[Extracted records]
● ● ● ●

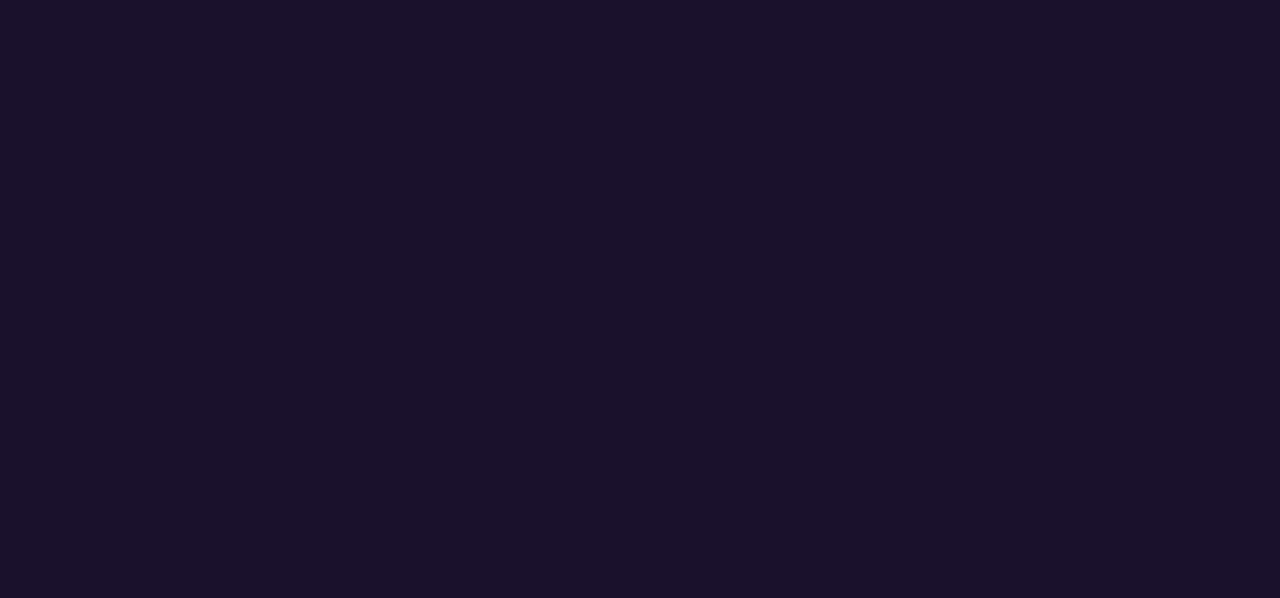
{"buttons": [], "left_stick": "center", "right_stick": "center", "events": []}
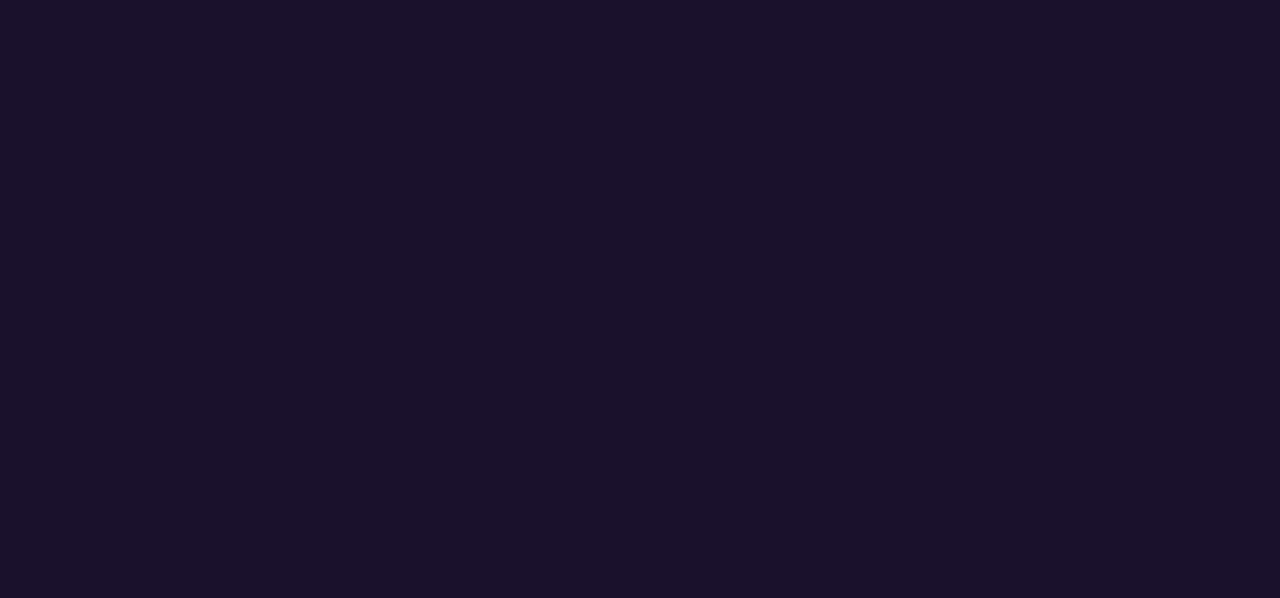
{"buttons": [], "left_stick": "center", "right_stick": "center", "events": []}
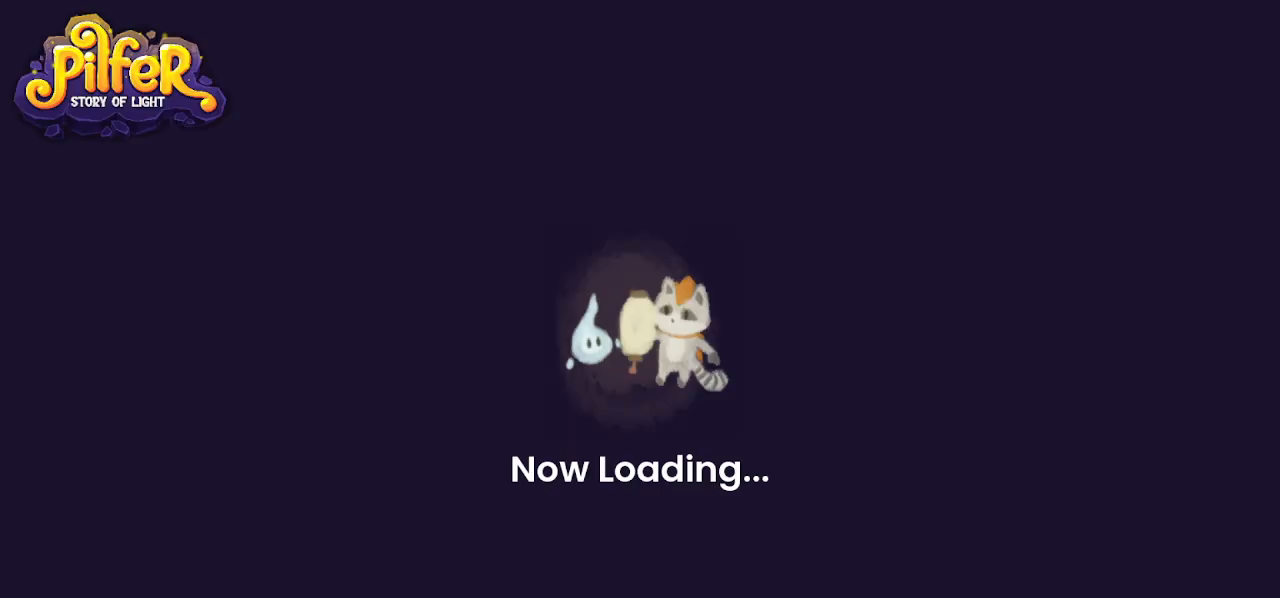
{"buttons": [], "left_stick": "center", "right_stick": "center", "events": []}
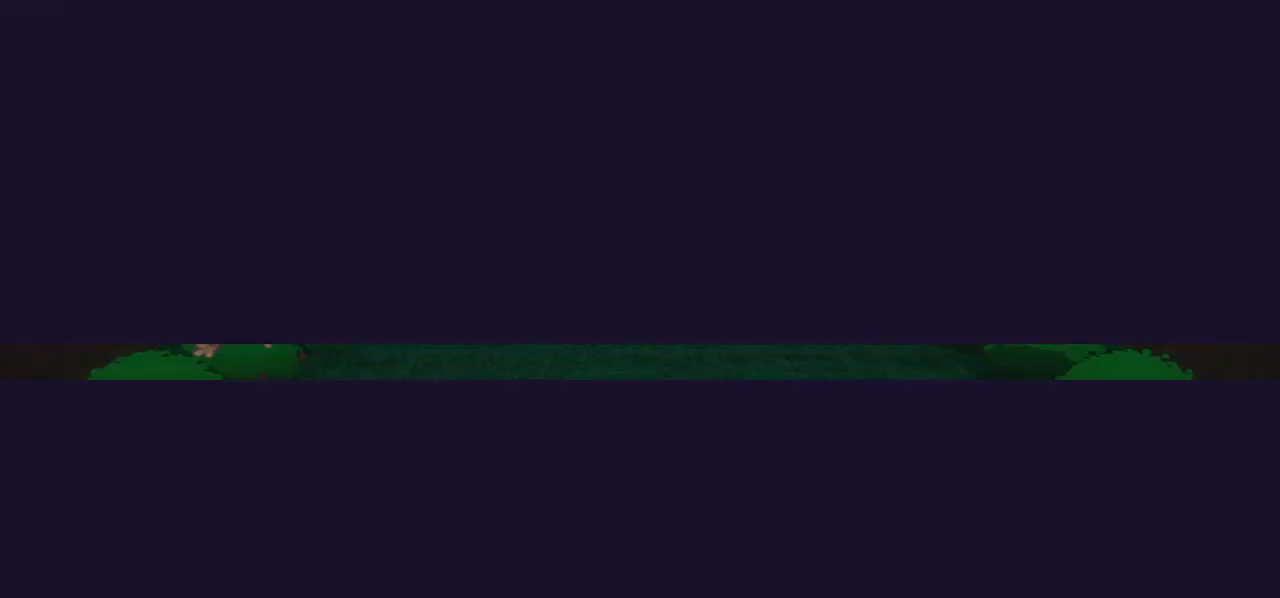
{"buttons": ["DPAD_DOWN", "DPAD_RIGHT"], "left_stick": "center", "right_stick": "center"}
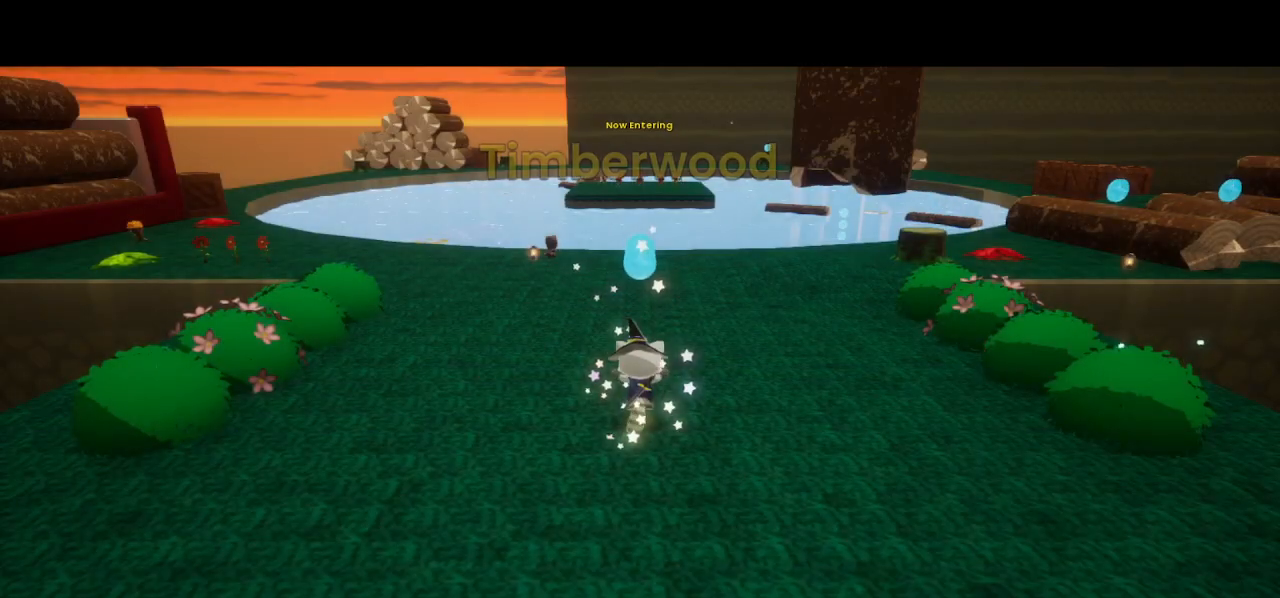
{"buttons": [], "left_stick": "center", "right_stick": "center", "events": [[33, "DPAD_RIGHT", "up"], [67, "DPAD_DOWN", "up"], [67, "DPAD_LEFT", "down"], [133, "DPAD_LEFT", "up"]]}
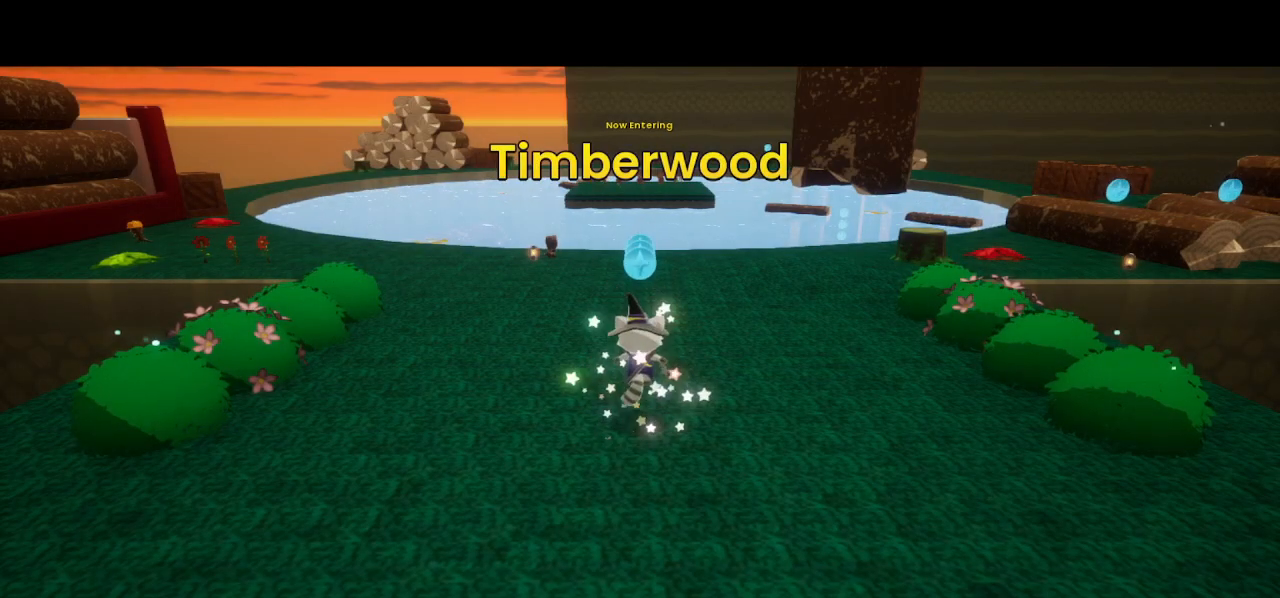
{"buttons": [], "left_stick": "center", "right_stick": "center", "events": []}
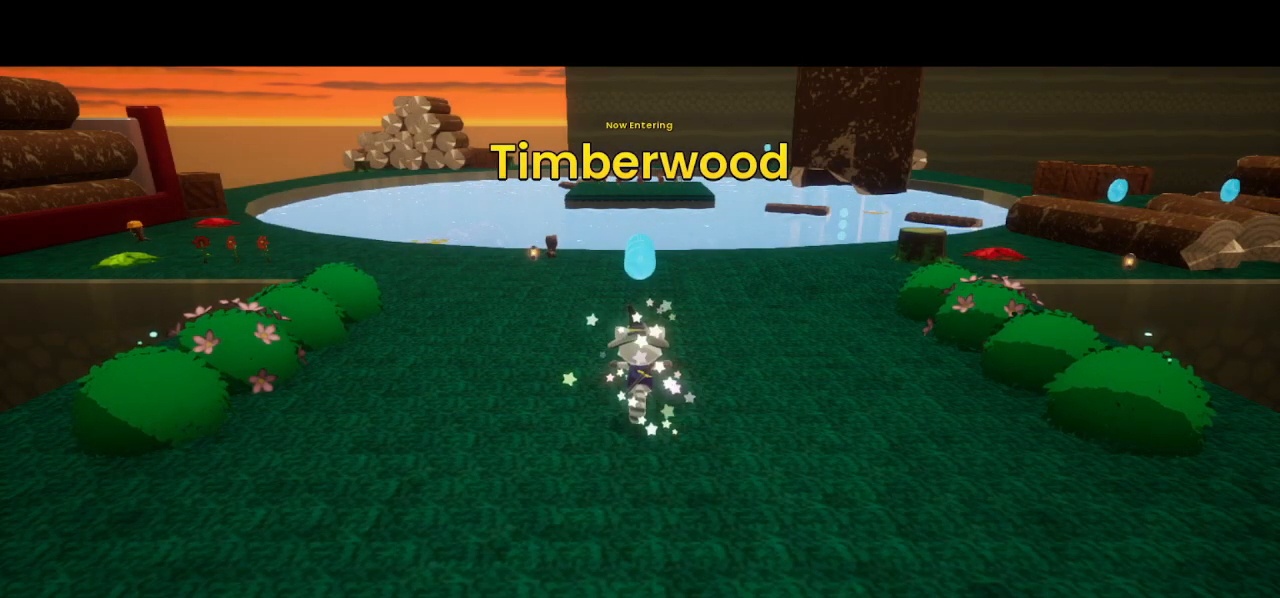
{"buttons": ["DPAD_DOWN", "DPAD_RIGHT"], "left_stick": "center", "right_stick": "center", "events": [[267, "DPAD_DOWN", "down"], [267, "DPAD_RIGHT", "down"]]}
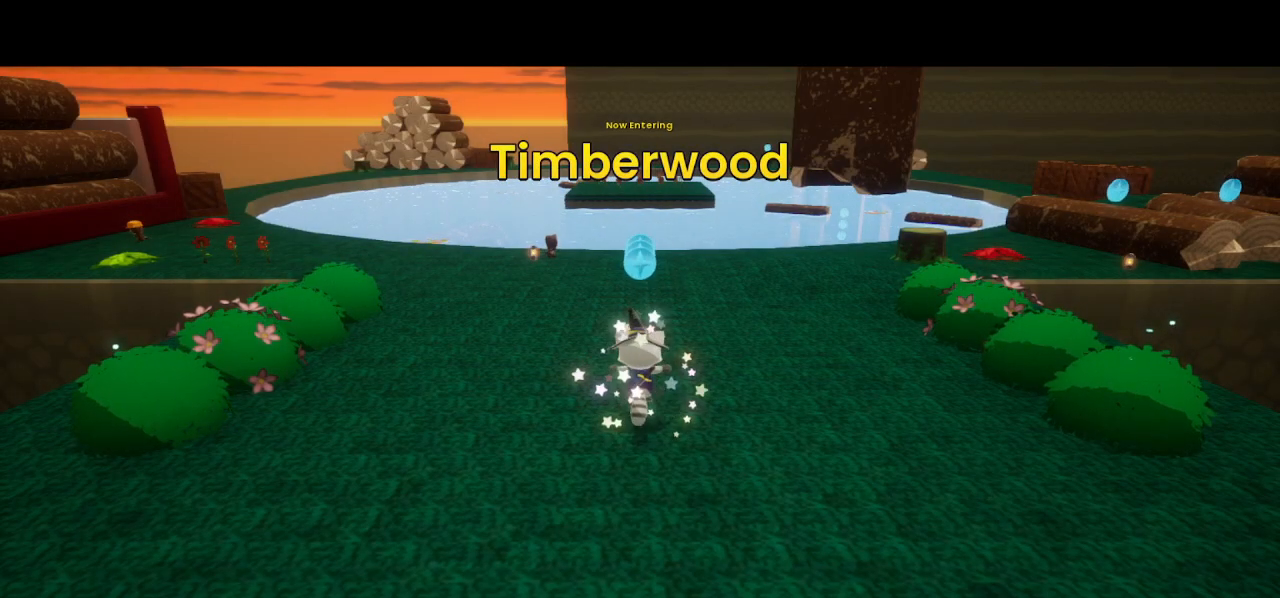
{"buttons": ["DPAD_DOWN", "DPAD_RIGHT"], "left_stick": "center", "right_stick": "center", "events": []}
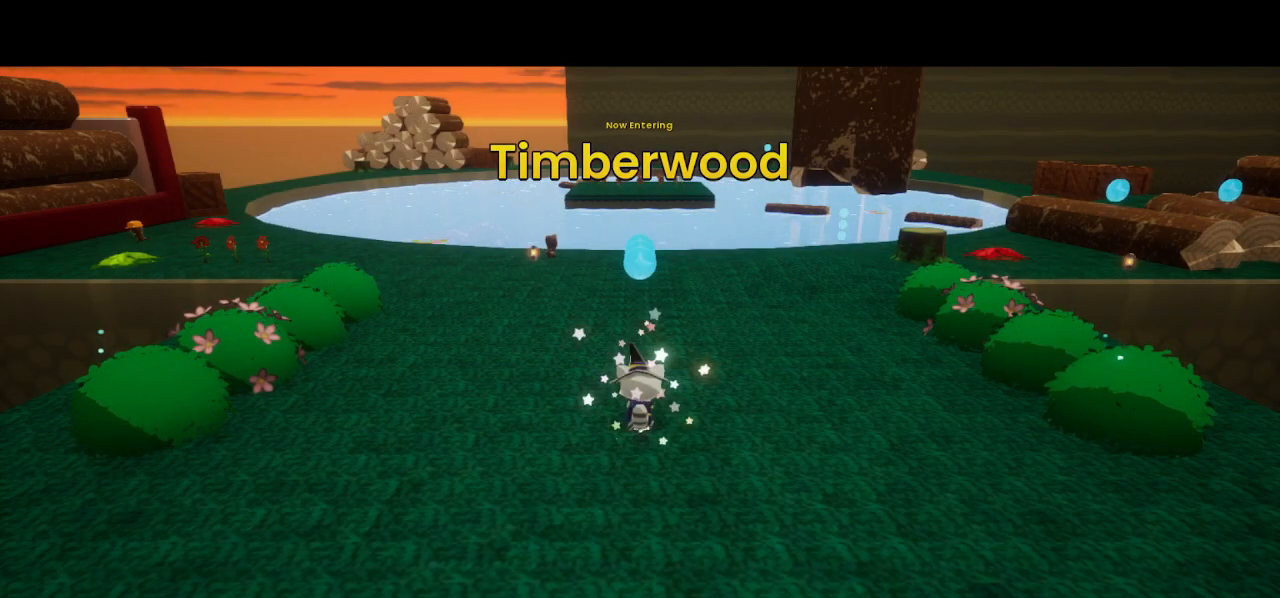
{"buttons": ["DPAD_DOWN", "DPAD_RIGHT"], "left_stick": "center", "right_stick": "center", "events": []}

● ● ● ●

Task brief
The pictures stay out; copy the rest of the data word for word.

Task answer
{"buttons": [], "left_stick": "center", "right_stick": "center", "events": []}
{"buttons": [], "left_stick": "center", "right_stick": "center", "events": []}
{"buttons": [], "left_stick": "center", "right_stick": "center", "events": []}
{"buttons": ["DPAD_DOWN", "DPAD_RIGHT"], "left_stick": "center", "right_stick": "center"}
{"buttons": [], "left_stick": "center", "right_stick": "center", "events": [[33, "DPAD_RIGHT", "up"], [67, "DPAD_DOWN", "up"], [67, "DPAD_LEFT", "down"], [133, "DPAD_LEFT", "up"]]}
{"buttons": [], "left_stick": "center", "right_stick": "center", "events": []}
{"buttons": ["DPAD_DOWN", "DPAD_RIGHT"], "left_stick": "center", "right_stick": "center", "events": [[267, "DPAD_DOWN", "down"], [267, "DPAD_RIGHT", "down"]]}
{"buttons": ["DPAD_DOWN", "DPAD_RIGHT"], "left_stick": "center", "right_stick": "center", "events": []}
{"buttons": ["DPAD_DOWN", "DPAD_RIGHT"], "left_stick": "center", "right_stick": "center", "events": []}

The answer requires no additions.